### Excerpted records:
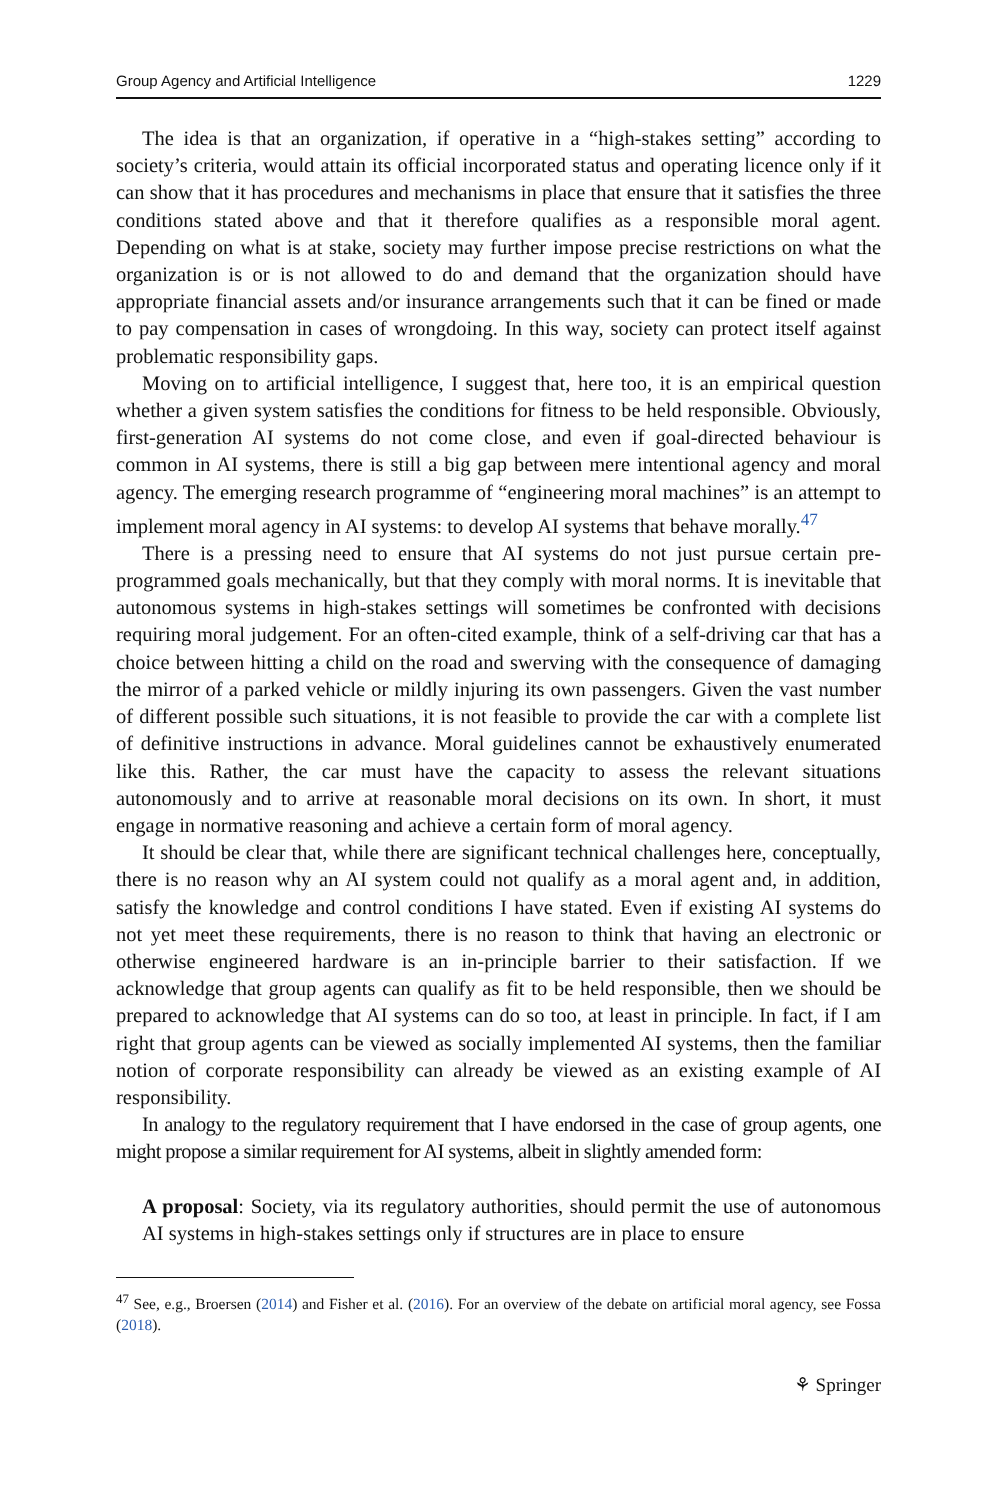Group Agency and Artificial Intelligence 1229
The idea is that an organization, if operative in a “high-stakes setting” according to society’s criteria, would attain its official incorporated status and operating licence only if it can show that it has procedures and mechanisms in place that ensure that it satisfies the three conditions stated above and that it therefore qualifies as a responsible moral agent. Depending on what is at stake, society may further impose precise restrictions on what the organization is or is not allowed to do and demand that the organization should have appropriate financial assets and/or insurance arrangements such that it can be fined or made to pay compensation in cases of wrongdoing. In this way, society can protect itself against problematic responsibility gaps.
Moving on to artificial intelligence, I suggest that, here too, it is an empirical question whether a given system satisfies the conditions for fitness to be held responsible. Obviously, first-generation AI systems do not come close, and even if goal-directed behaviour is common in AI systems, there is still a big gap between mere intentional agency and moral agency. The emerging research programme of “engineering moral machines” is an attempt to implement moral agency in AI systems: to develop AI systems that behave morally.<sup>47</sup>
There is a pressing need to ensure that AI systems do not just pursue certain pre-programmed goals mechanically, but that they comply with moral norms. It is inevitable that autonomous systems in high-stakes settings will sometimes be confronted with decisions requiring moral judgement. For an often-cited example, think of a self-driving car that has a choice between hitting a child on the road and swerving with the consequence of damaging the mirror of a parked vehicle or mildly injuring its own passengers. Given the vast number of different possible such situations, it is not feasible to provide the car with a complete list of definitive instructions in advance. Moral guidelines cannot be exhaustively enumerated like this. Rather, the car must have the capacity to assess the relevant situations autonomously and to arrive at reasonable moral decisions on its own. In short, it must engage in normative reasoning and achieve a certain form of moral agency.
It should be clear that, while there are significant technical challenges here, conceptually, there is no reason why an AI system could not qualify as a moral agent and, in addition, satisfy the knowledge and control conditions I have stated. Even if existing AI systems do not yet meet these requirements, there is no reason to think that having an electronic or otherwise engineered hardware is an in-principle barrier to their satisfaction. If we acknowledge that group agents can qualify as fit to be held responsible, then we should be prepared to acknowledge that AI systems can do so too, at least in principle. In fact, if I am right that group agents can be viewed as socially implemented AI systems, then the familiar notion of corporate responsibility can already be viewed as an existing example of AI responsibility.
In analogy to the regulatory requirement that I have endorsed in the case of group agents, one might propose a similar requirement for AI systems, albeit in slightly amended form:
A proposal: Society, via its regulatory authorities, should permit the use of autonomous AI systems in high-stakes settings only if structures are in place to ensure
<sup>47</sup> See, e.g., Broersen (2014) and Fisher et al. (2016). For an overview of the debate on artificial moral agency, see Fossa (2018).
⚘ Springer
...
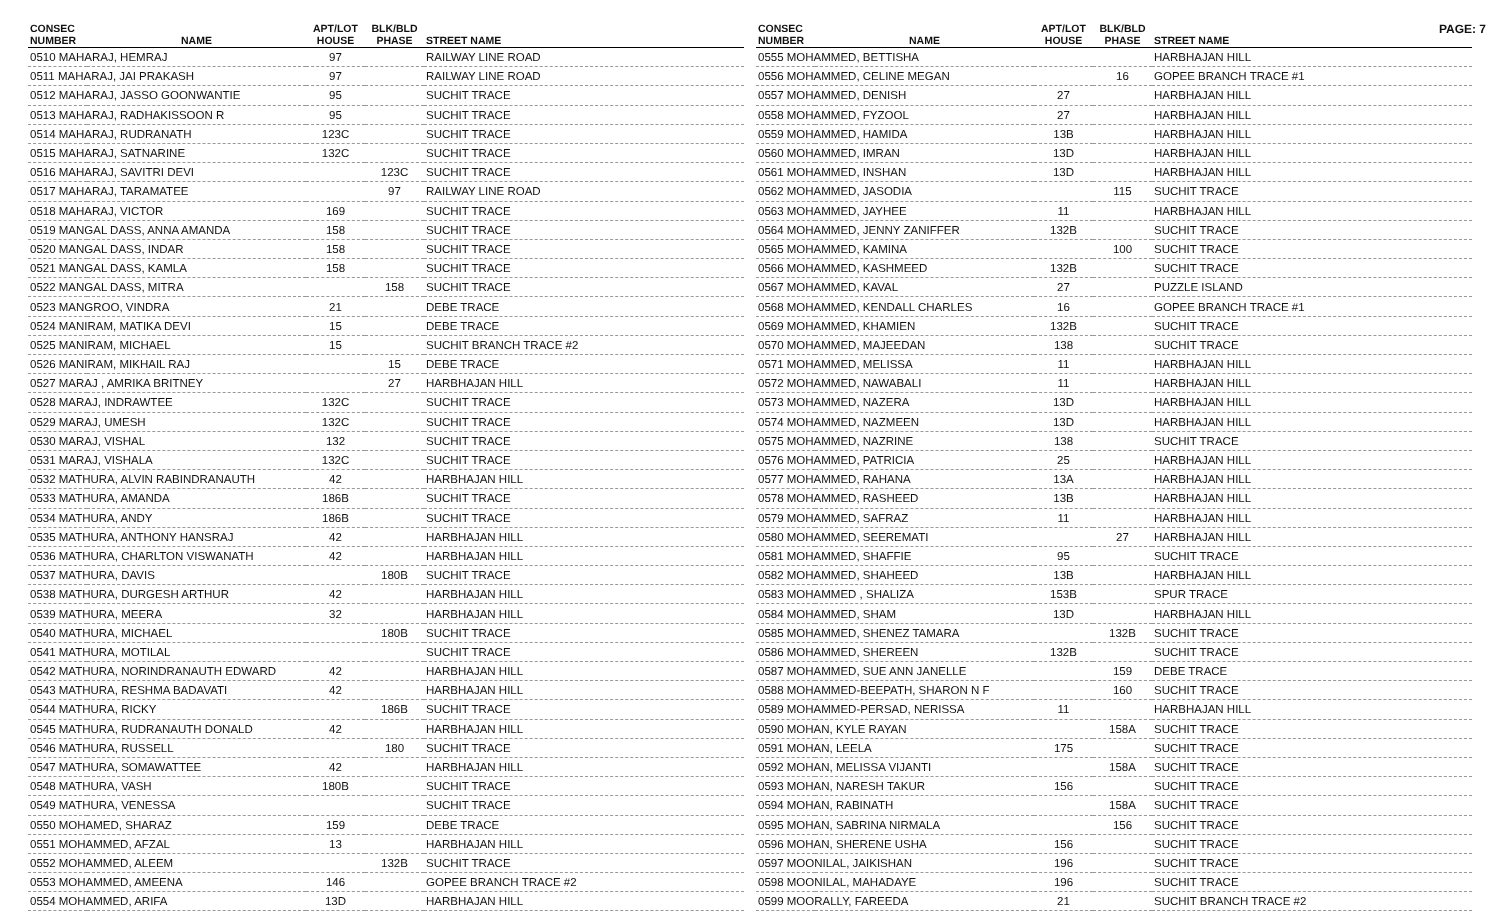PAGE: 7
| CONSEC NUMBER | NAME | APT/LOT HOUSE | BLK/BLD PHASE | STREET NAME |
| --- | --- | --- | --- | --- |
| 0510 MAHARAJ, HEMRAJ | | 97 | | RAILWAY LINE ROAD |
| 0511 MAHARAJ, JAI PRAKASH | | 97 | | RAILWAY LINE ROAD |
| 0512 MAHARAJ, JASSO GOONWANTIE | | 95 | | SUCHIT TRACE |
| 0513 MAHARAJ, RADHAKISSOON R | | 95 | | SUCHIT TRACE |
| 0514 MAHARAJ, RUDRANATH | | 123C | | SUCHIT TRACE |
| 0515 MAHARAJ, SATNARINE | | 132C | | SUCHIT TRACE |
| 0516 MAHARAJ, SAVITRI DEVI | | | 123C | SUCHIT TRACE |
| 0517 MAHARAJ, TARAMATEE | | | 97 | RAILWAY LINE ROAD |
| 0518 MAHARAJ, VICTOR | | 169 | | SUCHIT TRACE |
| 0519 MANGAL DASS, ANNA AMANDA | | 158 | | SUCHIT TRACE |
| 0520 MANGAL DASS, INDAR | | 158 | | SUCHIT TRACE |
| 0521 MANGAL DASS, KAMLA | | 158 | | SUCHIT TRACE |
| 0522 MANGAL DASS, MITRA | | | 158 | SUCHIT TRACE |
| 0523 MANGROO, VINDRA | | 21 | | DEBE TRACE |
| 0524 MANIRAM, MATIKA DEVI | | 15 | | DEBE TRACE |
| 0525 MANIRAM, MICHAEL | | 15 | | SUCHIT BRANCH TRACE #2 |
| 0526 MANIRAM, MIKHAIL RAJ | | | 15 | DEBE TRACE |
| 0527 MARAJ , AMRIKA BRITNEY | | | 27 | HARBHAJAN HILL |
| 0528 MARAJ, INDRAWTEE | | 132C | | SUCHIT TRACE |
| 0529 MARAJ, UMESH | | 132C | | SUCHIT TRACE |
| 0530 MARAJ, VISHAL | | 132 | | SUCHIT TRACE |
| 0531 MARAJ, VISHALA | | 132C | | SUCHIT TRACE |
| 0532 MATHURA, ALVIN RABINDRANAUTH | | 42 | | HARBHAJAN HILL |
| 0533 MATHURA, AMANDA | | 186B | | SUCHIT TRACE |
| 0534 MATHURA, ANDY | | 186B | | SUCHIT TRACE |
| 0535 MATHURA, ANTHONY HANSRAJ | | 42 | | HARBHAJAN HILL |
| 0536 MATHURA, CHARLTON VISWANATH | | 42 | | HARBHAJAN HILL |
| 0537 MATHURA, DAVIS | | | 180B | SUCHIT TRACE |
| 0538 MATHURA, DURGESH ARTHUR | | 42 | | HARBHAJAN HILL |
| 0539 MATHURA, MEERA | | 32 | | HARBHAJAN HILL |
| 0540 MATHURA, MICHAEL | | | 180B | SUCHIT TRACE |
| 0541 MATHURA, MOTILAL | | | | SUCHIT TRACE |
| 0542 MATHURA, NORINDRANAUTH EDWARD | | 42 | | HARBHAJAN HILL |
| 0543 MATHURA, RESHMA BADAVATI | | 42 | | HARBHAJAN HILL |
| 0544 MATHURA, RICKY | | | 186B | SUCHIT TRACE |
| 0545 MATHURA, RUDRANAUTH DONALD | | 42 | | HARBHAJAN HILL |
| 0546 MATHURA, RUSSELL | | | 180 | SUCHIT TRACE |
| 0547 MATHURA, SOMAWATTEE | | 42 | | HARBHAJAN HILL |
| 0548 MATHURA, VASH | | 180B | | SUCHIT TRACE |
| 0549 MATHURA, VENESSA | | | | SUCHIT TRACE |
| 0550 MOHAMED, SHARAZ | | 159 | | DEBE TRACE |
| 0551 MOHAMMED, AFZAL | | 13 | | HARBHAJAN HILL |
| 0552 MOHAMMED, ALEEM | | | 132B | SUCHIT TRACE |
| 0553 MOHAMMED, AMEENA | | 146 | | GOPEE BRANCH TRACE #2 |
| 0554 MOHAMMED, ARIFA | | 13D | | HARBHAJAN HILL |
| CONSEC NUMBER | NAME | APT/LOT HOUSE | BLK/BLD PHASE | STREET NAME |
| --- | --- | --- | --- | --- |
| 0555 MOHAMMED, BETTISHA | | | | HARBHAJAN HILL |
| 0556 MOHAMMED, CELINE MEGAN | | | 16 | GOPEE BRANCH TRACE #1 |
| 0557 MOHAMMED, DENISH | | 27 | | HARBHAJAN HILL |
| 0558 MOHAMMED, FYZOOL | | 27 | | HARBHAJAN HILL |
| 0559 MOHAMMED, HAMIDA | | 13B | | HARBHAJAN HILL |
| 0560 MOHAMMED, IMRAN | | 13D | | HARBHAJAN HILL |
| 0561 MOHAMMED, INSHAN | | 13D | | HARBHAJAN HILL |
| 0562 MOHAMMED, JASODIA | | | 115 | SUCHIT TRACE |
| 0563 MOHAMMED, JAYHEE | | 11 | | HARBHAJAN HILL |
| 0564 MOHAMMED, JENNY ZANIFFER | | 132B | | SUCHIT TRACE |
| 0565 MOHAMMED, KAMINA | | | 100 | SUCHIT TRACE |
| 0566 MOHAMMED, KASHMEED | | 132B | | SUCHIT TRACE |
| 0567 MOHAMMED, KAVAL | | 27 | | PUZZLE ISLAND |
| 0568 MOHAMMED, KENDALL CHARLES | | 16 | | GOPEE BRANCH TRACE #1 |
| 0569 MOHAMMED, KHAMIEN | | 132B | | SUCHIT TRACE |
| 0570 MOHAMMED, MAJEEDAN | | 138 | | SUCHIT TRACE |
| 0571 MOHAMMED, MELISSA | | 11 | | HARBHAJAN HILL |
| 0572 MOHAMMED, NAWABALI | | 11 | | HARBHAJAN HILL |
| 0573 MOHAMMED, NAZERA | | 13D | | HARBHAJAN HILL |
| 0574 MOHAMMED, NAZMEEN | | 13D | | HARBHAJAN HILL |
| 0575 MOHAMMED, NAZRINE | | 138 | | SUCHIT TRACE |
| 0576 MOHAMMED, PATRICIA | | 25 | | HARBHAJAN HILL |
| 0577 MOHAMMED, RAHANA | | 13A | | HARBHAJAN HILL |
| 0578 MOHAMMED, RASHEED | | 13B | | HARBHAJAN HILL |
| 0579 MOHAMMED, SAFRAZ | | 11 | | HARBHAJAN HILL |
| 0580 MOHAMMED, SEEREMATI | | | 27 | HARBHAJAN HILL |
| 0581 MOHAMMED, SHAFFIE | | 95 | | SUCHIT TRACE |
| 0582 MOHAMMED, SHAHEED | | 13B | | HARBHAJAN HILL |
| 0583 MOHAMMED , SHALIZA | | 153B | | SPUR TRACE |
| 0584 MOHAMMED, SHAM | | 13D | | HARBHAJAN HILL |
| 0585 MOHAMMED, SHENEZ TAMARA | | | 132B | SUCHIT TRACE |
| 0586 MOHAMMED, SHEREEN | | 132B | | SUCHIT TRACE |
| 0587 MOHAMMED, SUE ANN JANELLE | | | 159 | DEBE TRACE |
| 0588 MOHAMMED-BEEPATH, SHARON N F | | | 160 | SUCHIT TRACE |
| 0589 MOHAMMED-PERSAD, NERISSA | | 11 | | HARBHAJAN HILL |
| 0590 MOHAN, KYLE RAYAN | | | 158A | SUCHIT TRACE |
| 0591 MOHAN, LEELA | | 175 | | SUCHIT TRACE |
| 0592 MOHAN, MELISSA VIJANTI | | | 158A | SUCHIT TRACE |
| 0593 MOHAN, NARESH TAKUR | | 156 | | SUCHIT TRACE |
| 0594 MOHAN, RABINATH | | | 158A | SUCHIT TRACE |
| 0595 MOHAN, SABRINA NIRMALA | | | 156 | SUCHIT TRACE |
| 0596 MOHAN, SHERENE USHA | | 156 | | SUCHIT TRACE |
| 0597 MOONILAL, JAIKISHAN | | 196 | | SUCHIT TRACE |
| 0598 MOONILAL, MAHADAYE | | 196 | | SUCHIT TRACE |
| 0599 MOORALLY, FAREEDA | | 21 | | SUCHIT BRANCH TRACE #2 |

### Task objective:
Set the pictures aside and transcribe exactly the stretch of lines above, beginning with the one holding "Group Agency and Artificial Intelligence 1229" and ending with the one holding "Moving on to".

### Solved exercise:
Group Agency and Artificial Intelligence 1229
The idea is that an organization, if operative in a “high-stakes setting” according to society’s criteria, would attain its official incorporated status and operating licence only if it can show that it has procedures and mechanisms in place that ensure that it satisfies the three conditions stated above and that it therefore qualifies as a responsible moral agent. Depending on what is at stake, society may further impose precise restrictions on what the organization is or is not allowed to do and demand that the organization should have appropriate financial assets and/or insurance arrangements such that it can be fined or made to pay compensation in cases of wrongdoing. In this way, society can protect itself against problematic responsibility gaps.
Moving on to artificial intelligence, I suggest that, here too, it is an empirical question whether a given system satisfies the conditions for fitness to be held responsible. Obviously, first-generation AI systems do not come close, and even if goal-directed behaviour is common in AI systems, there is still a big gap between mere intentional agency and moral agency. The emerging research programme of “engineering moral machines” is an attempt to implement moral agency in AI systems: to develop AI systems that behave morally.<sup>47</sup>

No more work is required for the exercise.